Tino Bruno est né en 1987. Après un master 2 en études japonaises à l'université Lyon 3 et l'obtention du test d'aptitude en japonais (JLPT) en 2010, il poursuit au sein de l'Institut d'études transtextuelles et transculturelles rattaché à Lyon 3, des recherches sur les rapports qu'entretiennent les médias avec le nucléaire. Il s'intéresse aussi à la thématique des nouveaux médias et des mouvements antinucléaires.

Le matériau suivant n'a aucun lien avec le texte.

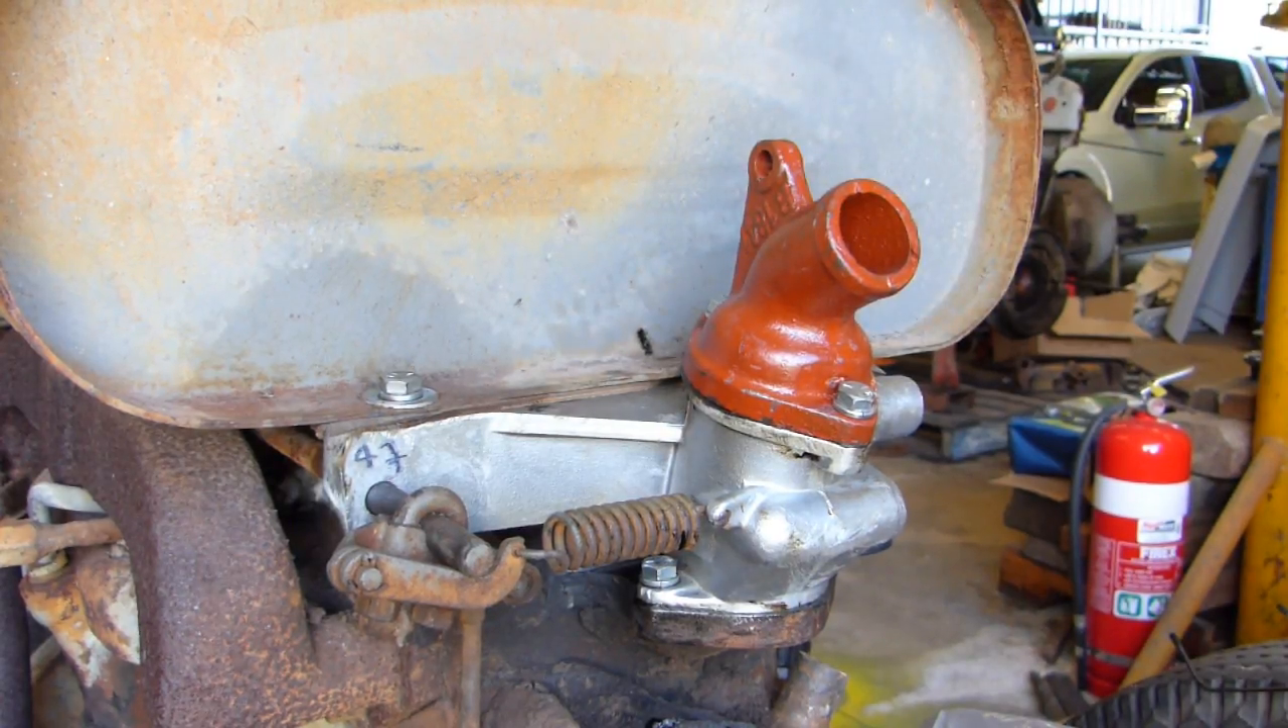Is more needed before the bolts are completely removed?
Yes.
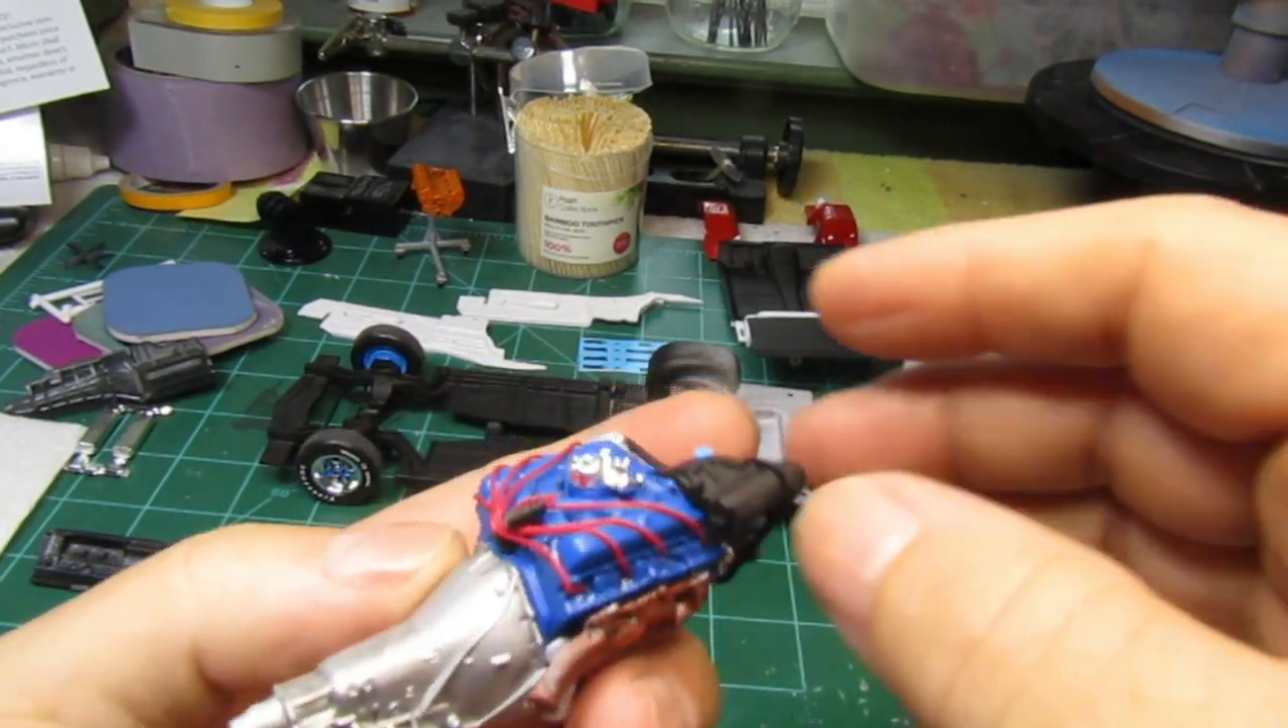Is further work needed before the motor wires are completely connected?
No.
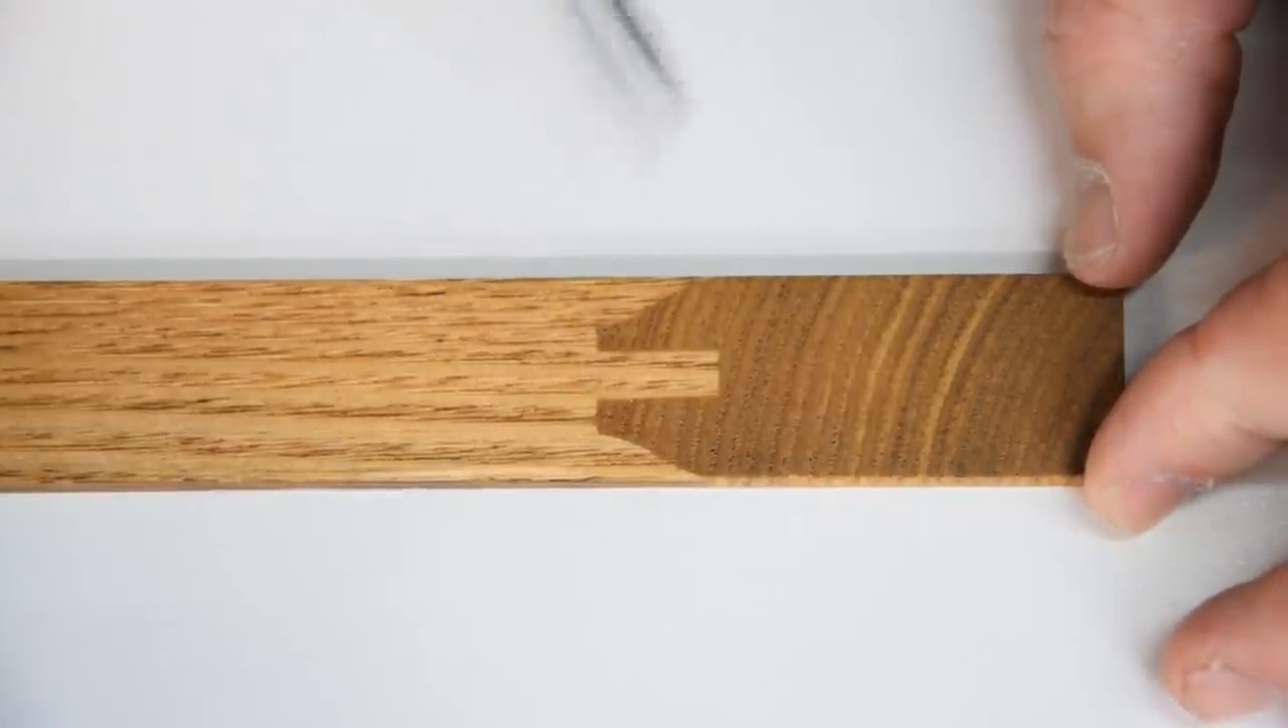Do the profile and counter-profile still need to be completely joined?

Wataru Iwata est né en 1973. Il est compositeur de musique. Depuis le tremblement de terre du 11 mars 2011 et l’accident de la centrale nucléaire de Fukushima, il a participé à la création d’un groupe d’action nommé « Projet 47 », et a rejoint Fukushima, où il a fondé, avec d'autres, le réseau « Citizens’ Radioactivity Measuring Station » (CRMS).

Thierry Ribault est chercheur au CNRS au Centre Lillois d’Études et de Recherches Sociologiques et Économiques et affecté à l'Institut français de recherche sur le Japon. Ses travaux portent sur la jeunesse japonaise et sur sa manière de réagir face à la crise que traverse le Japon depuis des décennies. Ces dernières années, il a principalement travaillé sur le désastre de Fukushima.